━━━━━ EXCERPT
# King Shepherd?



## DangerousBeauty (Jul 8, 2010)

Is this a true breed? My sister was looking into getting one and I was wondering if anyone knew anything about them...doesn't sound like a true breed to me but something that someone developed on the side...but maybe I just haven't found the right sources so far. Thoughts? Experiences? Advice?


----------



## Relayer (Apr 29, 2010)

Super size it mentality.


----------



## angelas (Aug 23, 2003)

It's a designer dog like "cockapoos," "labradoodles," etc. Their GSD mixed with Malamute and/or Great Pyrenees to provide pet people with a low drive, super-sized, "old" style GSD.

If she is looking for a long-haired GSD type dog she could check out rescues or look into a GSD breeder that may have a long-coat pop up in a litter of standard coats.


----------



## DangerousBeauty (Jul 8, 2010)

That is what I thought it was. I have been talking her out of it but who knows what she will do. Her husband just got her a bengal cat, I think to try to get her over the dog thing but I don't think it will work. lol. I just rather her not support that kind of breeding of dogs...


----------



## DinoBlue (Apr 11, 2007)

I have one (King Shepherd). Not a "breed" (and I use the term loosly since they are really nothing more then a mutt), I would recommend. They are bred purely for size and that means they are lacking a lot in other areas. Fear aggression is common in these dogs, so nerve strength is definitely an issue.
━━━━━━━━━━
━━━━━ GIVEN DATA
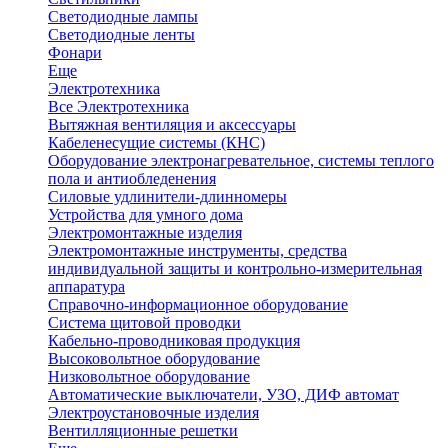
Светодиодные лампы
Светодиодные ленты
Фонари
Еще
Электротехника
Все Электротехника
Вытяжная вентиляция и аксессуары
Кабеленесущие системы (КНС)
Оборудование электронагревательное, системы теплого
пола и антиобледенения
Силовые удлинители-длинномеры
Устройства для умного дома
Электромонтажные изделия
Электромонтажные инструменты, средства
индивидуальной защиты и контрольно-измерительная
аппаратура
Справочно-информационное оборудование
Система щитовой проводки
Кабельно-проводниковая продукция
Высоковольтное оборудование
Низковольтное оборудование
Автоматические выключатели, УЗО, ДИФ автомат
Электроустановочные изделия
Вентилляционные решетки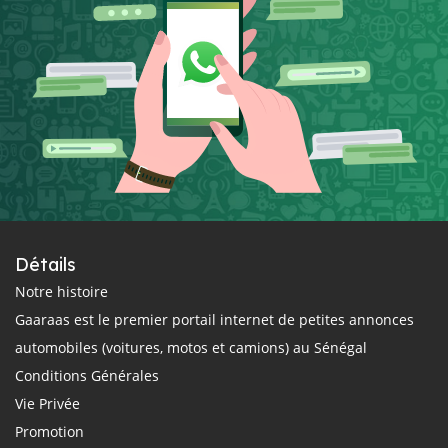
Détails
Notre histoire
Gaaraas est le premier portail internet de petites annonces
automobiles (voitures, motos et camions) au Sénégal
Conditions Générales
Vie Privée
Promotion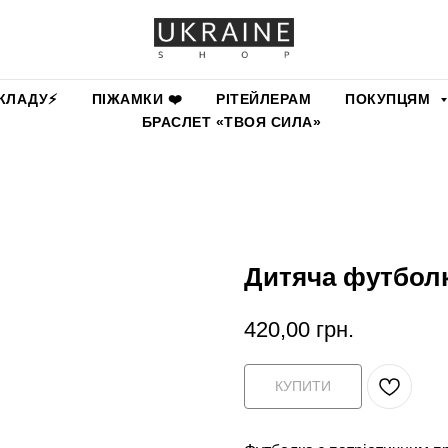
КЛАДУ⚡️
ПІЖАМКИ ❤️
РІТЕЙЛЕРАМ
ПОКУПЦЯМ
БРАСЛЕТ «ТВОЯ СИЛА»
Дитяча футболк
420,00
грн.
КУПИТИ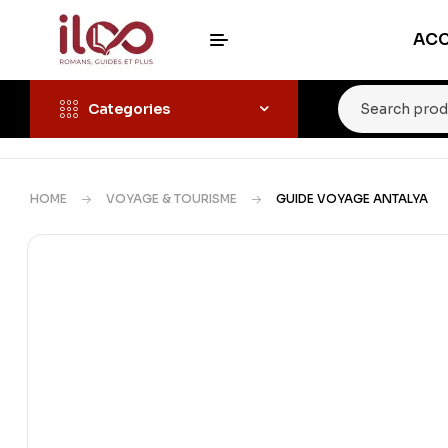
ACC
Categories
HOME
VOYAGE & TOURISME
GUIDE VOYAGE ANTALYA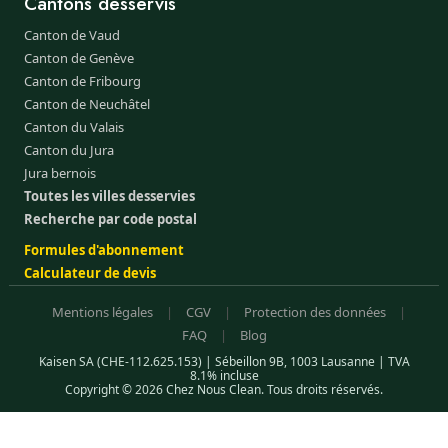
Cantons desservis
Canton de Vaud
Canton de Genève
Canton de Fribourg
Canton de Neuchâtel
Canton du Valais
Canton du Jura
Jura bernois
Toutes les villes desservies
Recherche par code postal
Formules d'abonnement
Calculateur de devis
Mentions légales
|
CGV
|
Protection des données
|
FAQ
|
Blog
Kaisen SA (CHE-112.625.153) | Sébeillon 9B, 1003 Lausanne | TVA
8.1% incluse
Copyright © 2026 Chez Nous Clean. Tous droits réservés.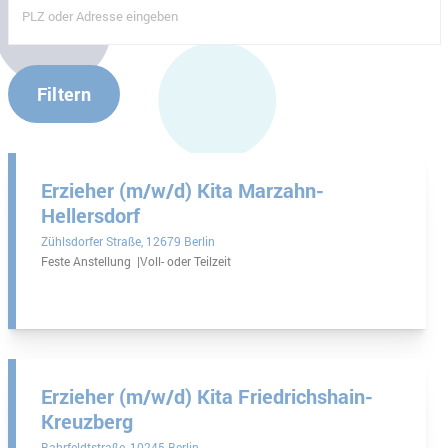
Filtern
Erzieher (m/w/d) Kita Marzahn-
Hellersdorf
Zühlsdorfer Straße
12679 Berlin
Feste Anstellung
Voll- oder Teilzeit
Erzieher (m/w/d) Kita Friedrichshain-
Kreuzberg
Bahrfeldtstraße
10245 Berlin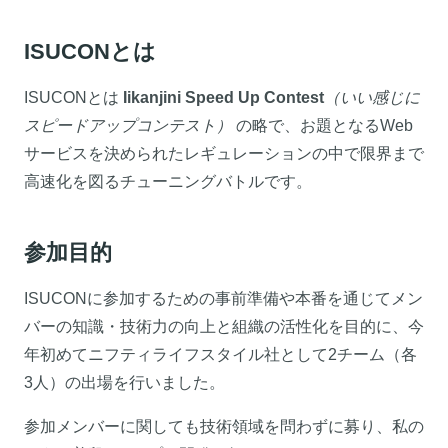
ISUCONとは
ISUCONとは
Iikanjini Speed Up Contest
（いい感じに
スピードアップコンテスト）
の略で、お題となるWeb
サービスを決められたレギュレーションの中で限界まで
高速化を図るチューニングバトルです。
参加目的
ISUCONに参加するための事前準備や本番を通じてメン
バーの知識・技術力の向上と組織の活性化を目的に、今
年初めてニフティライフスタイル社として2チーム（各
3人）の出場を行いました。
参加メンバーに関しても技術領域を問わずに募り、私の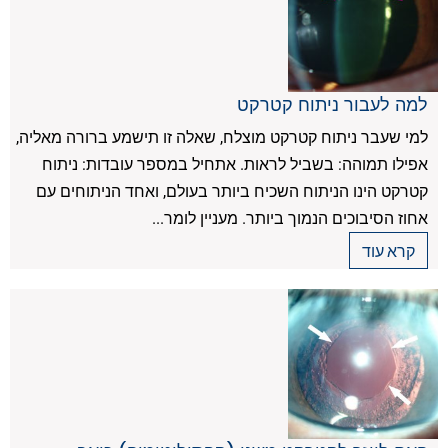
למה לעבור ניתוח קטרקט
למי שעבר ניתוח קטרקט מוצלח, שאלה זו תישמע ברורה מאליה,
אפילו תמוהה: בשביל לראות. אתחיל במספר עובדות: ניתוח
קטרקט הינו הניתוח השכיח ביותר בעולם, ואחד הניתוחים עם
אחוז הסיבוכים הנמוך ביותר. מעניין לומר...
קרא עוד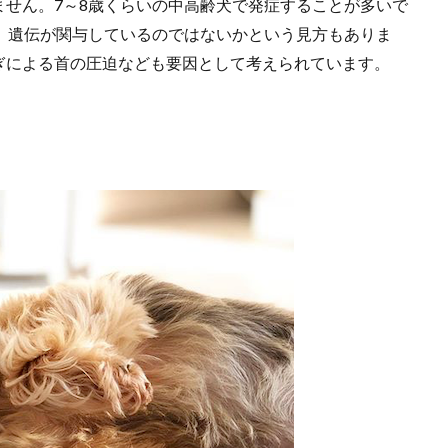
せん。7～8歳くらいの中高齢犬で発症することが多いで
、遺伝が関与しているのではないかという見方もありま
ぎによる首の圧迫なども要因として考えられています。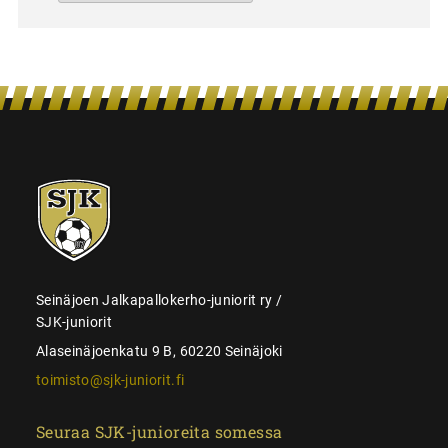
SJK-
juniorit
Seinäjoen Jalkapallokerho-juniorit ry /
SJK-juniorit
Alaseinäjoenkatu 9 B, 60220 Seinäjoki
toimisto@sjk-juniorit.fi
Seuraa SJK-junioreita somessa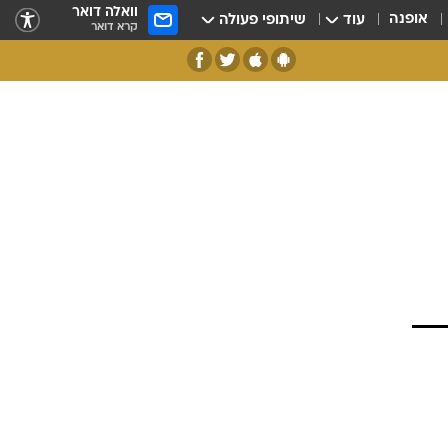
וואלה דואר
אופנה
עוד
שיתופי פעולה
קרא דואר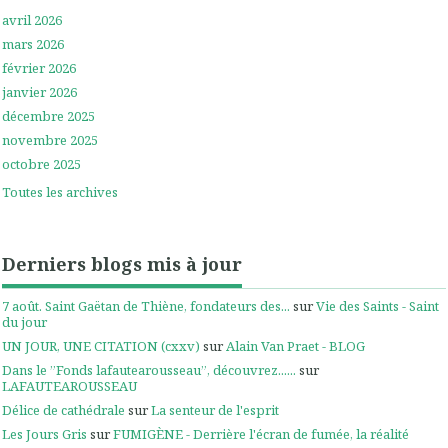
avril 2026
mars 2026
février 2026
janvier 2026
décembre 2025
novembre 2025
octobre 2025
Toutes les archives
Derniers blogs mis à jour
7 août. Saint Gaëtan de Thiène, fondateurs des...
sur
Vie des Saints - Saint
du jour
UN JOUR, UNE CITATION (cxxv)
sur
Alain Van Praet - BLOG
Dans le ”Fonds lafautearousseau”, découvrez......
sur
LAFAUTEAROUSSEAU
Délice de cathédrale
sur
La senteur de l'esprit
Les Jours Gris
sur
FUMIGÈNE - Derrière l'écran de fumée, la réalité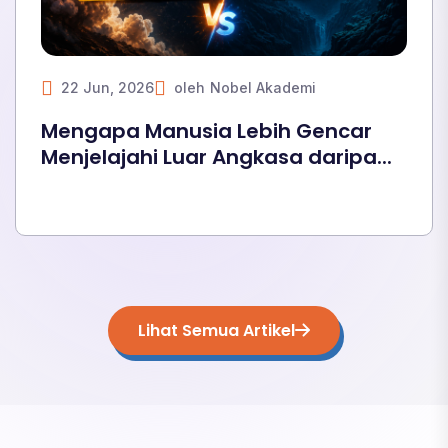
22 Jun, 2026
oleh
Nobel Akademi
Mengapa Manusia Lebih Gencar
Menjelajahi Luar Angkasa daripa...
Lihat Semua Artikel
━━━━━━━━━━
REQUEST: Write the next part of the forum thread about King Shepherds, picking up right after its final post.

RESULT OF THE EXERCISE:
----------



## DangerousBeauty (Jul 8, 2010)

how is his temperment? My sister has a 2 year old. I just don't see it being a good idea since the reason I got Baron was her husband was afraid of him...so I am not sure what sense it makes to get a larger version of what he is afraid of??? 

I think she was adopted . JK. Love her to death.


----------



## Chicagocanine (Aug 7, 2008)

I've heard a lot about temperament issues in King Shepherds, as well as common joint problems.
Maybe suggest a long coat German Shepherd, instead?
If they are set on an extra-large Shepherd dog and you can't talk them out of it completely there are a few GSD breeders out there who breed oversized dogs (and in some cases long-coated) who are health tested/OFA'd etc. and bred for health and temperament. Better than a King Shepherd from what I hear about them.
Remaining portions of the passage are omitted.